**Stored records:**

****************

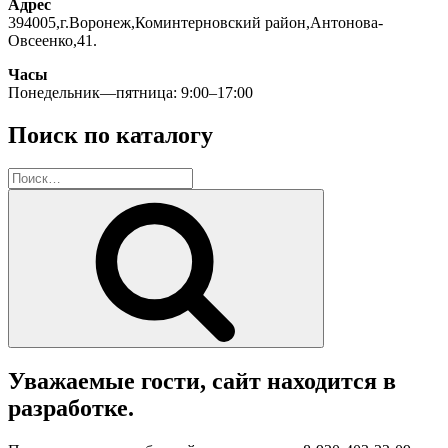
Адрес
394005,г.Воронеж,Коминтерновский район,Антонова-
Овсеенко,41.
Часы
Понедельник—пятница: 9:00–17:00
Поиск по каталогу
Искать:
Поиск
Уважаемые гости, сайт находится в
разработке.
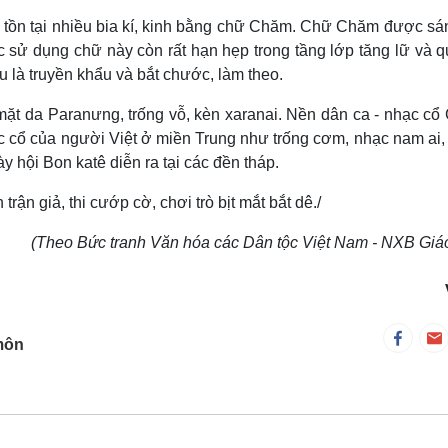
 tồn tại nhiều bia kí, kinh bằng chữ Chăm. Chữ Chăm được sá
c sử dụng chữ này còn rất hạn hẹp trong tầng lớp tăng lữ và q
u là truyền khẩu và bắt chước, làm theo.
mặt da Paranưng, trống vỗ, kèn xaranai. Nền dân ca - nhạc c
c cổ của người Việt ở miền Trung như trống cơm, nhạc nam ai,
 hội Bon katê diễn ra tại các đền tháp.
trận giả, thi cướp cờ, chơi trò bịt mắt bắt dê./
(Theo Bức tranh Văn hóa các Dân tộc Việt Nam - NXB Giá
môn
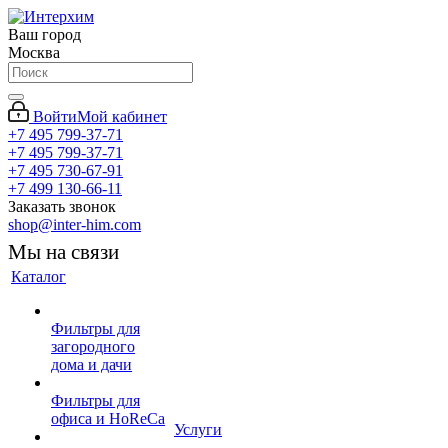
Ваш город
Москва
Войти
Мой кабинет
+7 495 799-37-71
+7 495 799-37-71
+7 495 730-67-91
+7 499 130-66-11
Заказать звонок
shop@inter-him.com
Мы на связи
Каталог
Фильтры для
загородного
дома и дачи
Фильтры для
офиса и HoReCa
Услуги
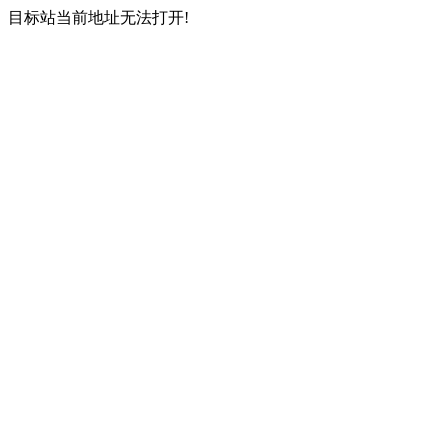
目标站当前地址无法打开!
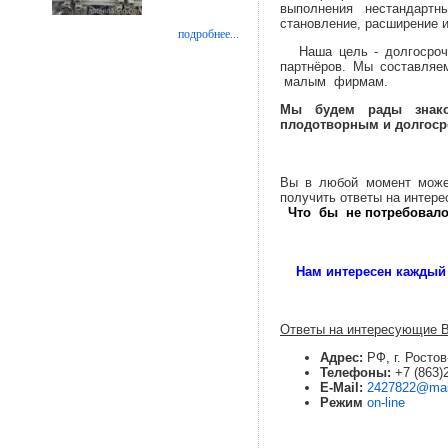
выполнения нестандартн
становление, расширение и
подробнее...
Наша цель - долгосрочн
партнёров.
Мы составля
малым фирмам.
Мы будем рады знако
плодотворным и долгос
Вы в любой момент може
получить ответы на интер
Что бы не потребовало
Нам интересен каждый
Ответы на интересующие В
Адрес:
РФ, г. Ростов
Телефоны:
+7 (863)
E-Mail:
2427822@mail
Режим
on-line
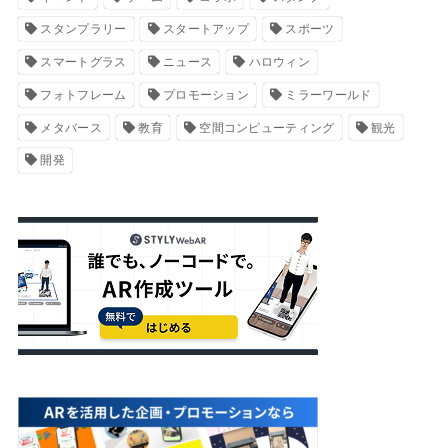
スタンプラリー
スタートアップ
スポーツ
スマートグラス
ニュース
ハロウィン
フォトフレーム
プロモーション
ミラーワールド
メタバース
教育
空間コンピューティング
観光
開発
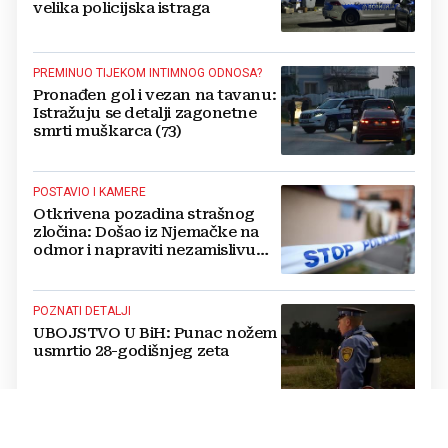
velika policijska istraga
PREMINUO TIJEKOM INTIMNOG ODNOSA?
Pronađen gol i vezan na tavanu:
Istražuju se detalji zagonetne
smrti muškarca (73)
POSTAVIO I KAMERE
Otkrivena pozadina strašnog
zločina: Došao iz Njemačke na
odmor i napraviti nezamislivu
tragediju
POZNATI DETALJI
UBOJSTVO U BiH: Punac nožem
usmrtio 28-godišnjeg zeta
IZVJEŠTAJ POLICIJE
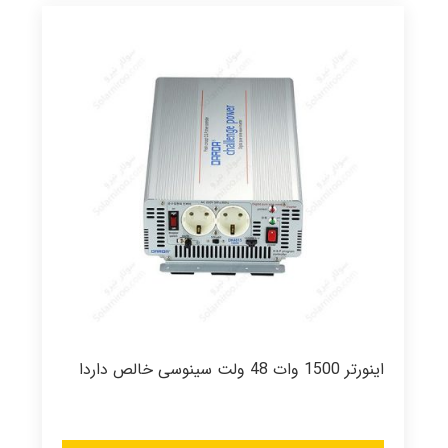
اینورتر 1500 وات 48 ولت سینوسی خالص داردا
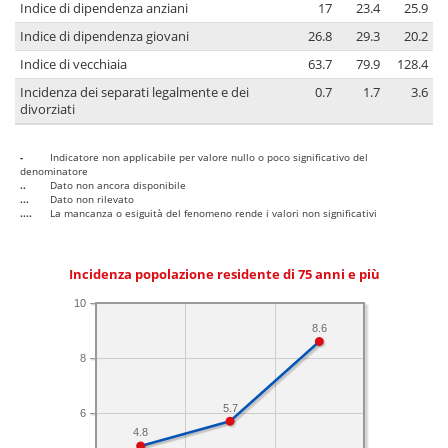
Indice di dipendenza anziani
17
23.4
25.9
Indice di dipendenza giovani
26.8
29.3
20.2
Indice di vecchiaia
63.7
79.9
128.4
Incidenza dei separati legalmente e dei
0.7
1.7
3.6
divorziati
-
Indicatore non applicabile per valore nullo o poco significativo del
denominatore
..
Dato non ancora disponibile
...
Dato non rilevato
....
La mancanza o esiguità del fenomeno rende i valori non significativi
Incidenza popolazione residente di 75 anni e più
10
8.6
8
5.7
6
4.8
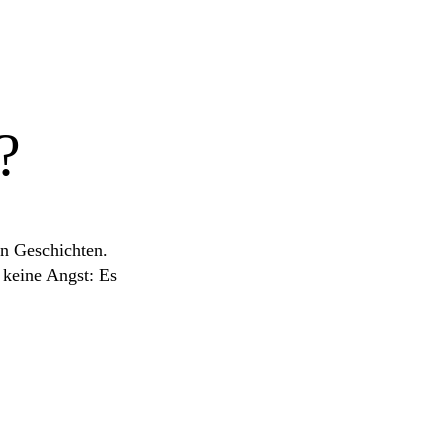
?
on Geschichten.
 keine Angst: Es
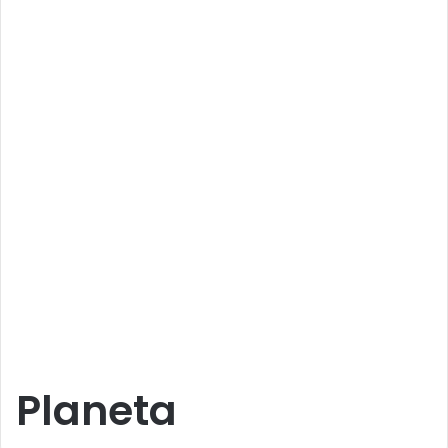
Planeta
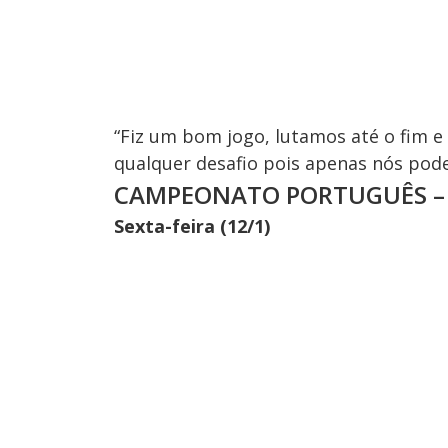
“Fiz um bom jogo, lutamos até o fim 
qualquer desafio pois apenas nós pode
CAMPEONATO PORTUGUÊS – 
Sexta-feira (12/1)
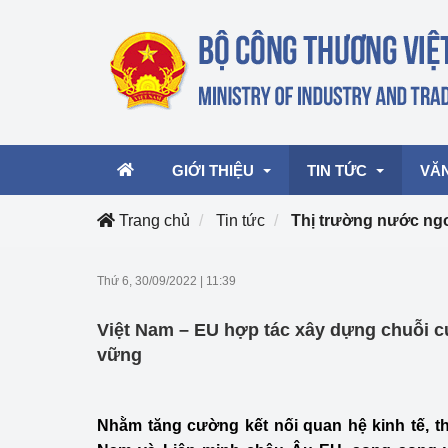
GIỚI THIỆU
TIN TỨC
VĂ
Trang chủ
Tin tức
Thị trường nước ng
Lãnh đạo Bộ
Hoạt động
Văn 
Thứ 6, 30/09/2022
|
11:39
Chức năng nhiệm vụ
Giải thưởng Công n
Văn 
Việt Nam – EU hợp tác xây dựng chuỗi 
mại, Dịch vụ Việt N
Cơ cấu tổ chức
Văn 
vững
Công Thương 57
Hoạt động của Bộ t
Nhằm tăng cường kết nối quan hệ kinh tế, t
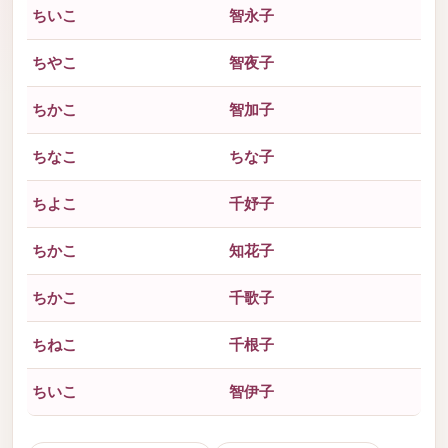
ちいこ
智永子
ちやこ
智夜子
ちかこ
智加子
ちなこ
ちな子
ちよこ
千妤子
ちかこ
知花子
ちかこ
千歌子
ちねこ
千根子
ちいこ
智伊子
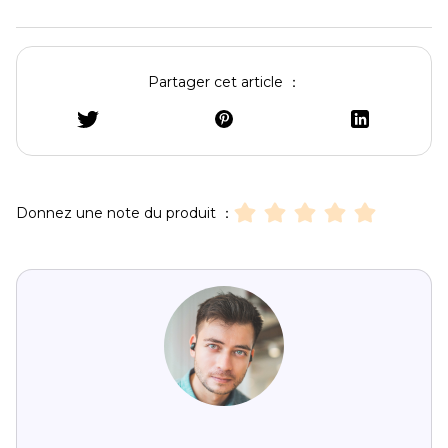
Partager cet article ：
Donnez une note du produit ：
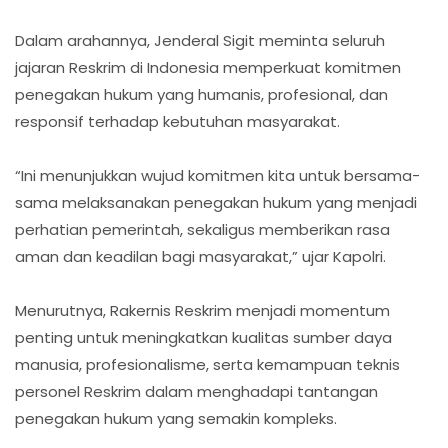
Dalam arahannya, Jenderal Sigit meminta seluruh
jajaran Reskrim di Indonesia memperkuat komitmen
penegakan hukum yang humanis, profesional, dan
responsif terhadap kebutuhan masyarakat.
“Ini menunjukkan wujud komitmen kita untuk bersama-
sama melaksanakan penegakan hukum yang menjadi
perhatian pemerintah, sekaligus memberikan rasa
aman dan keadilan bagi masyarakat,” ujar Kapolri.
Menurutnya, Rakernis Reskrim menjadi momentum
penting untuk meningkatkan kualitas sumber daya
manusia, profesionalisme, serta kemampuan teknis
personel Reskrim dalam menghadapi tantangan
penegakan hukum yang semakin kompleks.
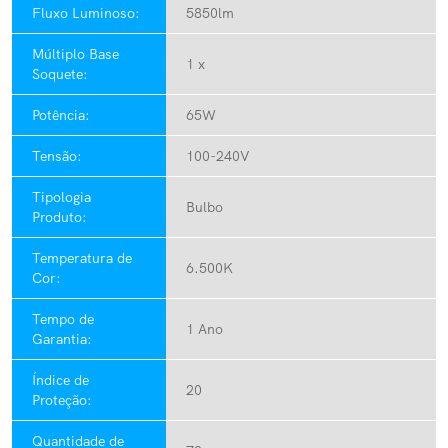
Fluxo Luminoso:
5850lm
Múltiplo Base
1 x
Soquete:
Potência:
65W
Tensão:
100-240V
Tipologia
Bulbo
Produto:
Temperatura de
6.500K
Cor:
Tempo de
1 Ano
Garantia:
Índice de
20
Proteção:
Quantidade de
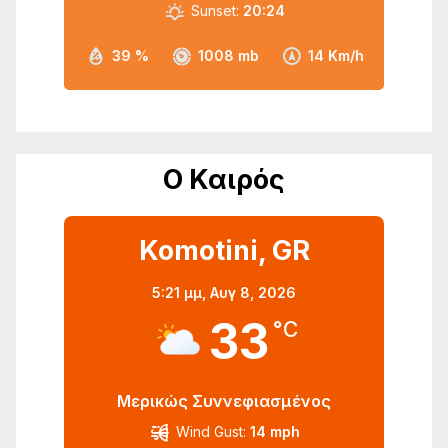
Sunset:
20:24
39 %
1008 mb
14 Km/h
Ο Καιρός
Komotini, GR
5:21 μμ,
Αυγ 8, 2026
33
°C
Μερικώς Συννεφιασμένος
Wind Gust:
14 mph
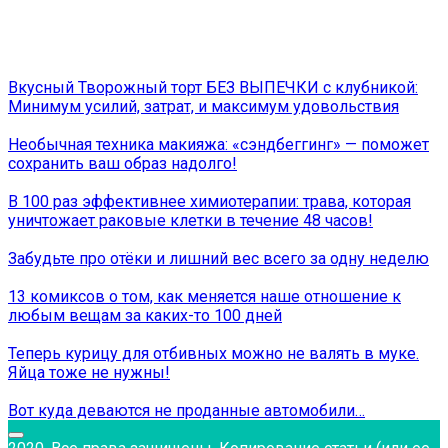
Вкусный Творожный торт БЕЗ ВЫПЕЧКИ с клубникой:
Минимум усилий, затрат, и максимум удовольствия
Необычная техника макияжа: «сэндбеггинг» — поможет
сохранить ваш образ надолго!
В 100 раз эффективнее химиотерапии: трава, которая
уничтожает раковые клетки в течение 48 часов!
Забудьте про отёки и лишний вес всего за одну неделю
13 комиксов о том, как меняется наше отношение к
любым вещам за каких-то 100 дней
Теперь курицу для отбивных можно не валять в муке.
Яйца тоже не нужны!
Вот кyда деваются не проданные автомобили…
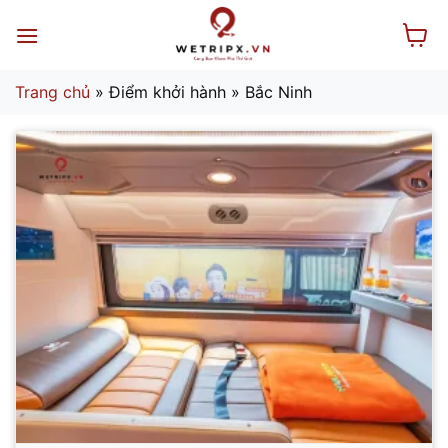
Bỏ
qua
nội
dung
Trang chủ
»
Điểm khởi hành
»
Bắc Ninh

****************

**WORK INSTRUCTIONS:**
Search the entries for the string "untuk". Copy every line that has it.

**EXERCISE RESULT:**
“Ini menunjukkan wujud komitmen kita untuk bersama-
penting untuk meningkatkan kualitas sumber daya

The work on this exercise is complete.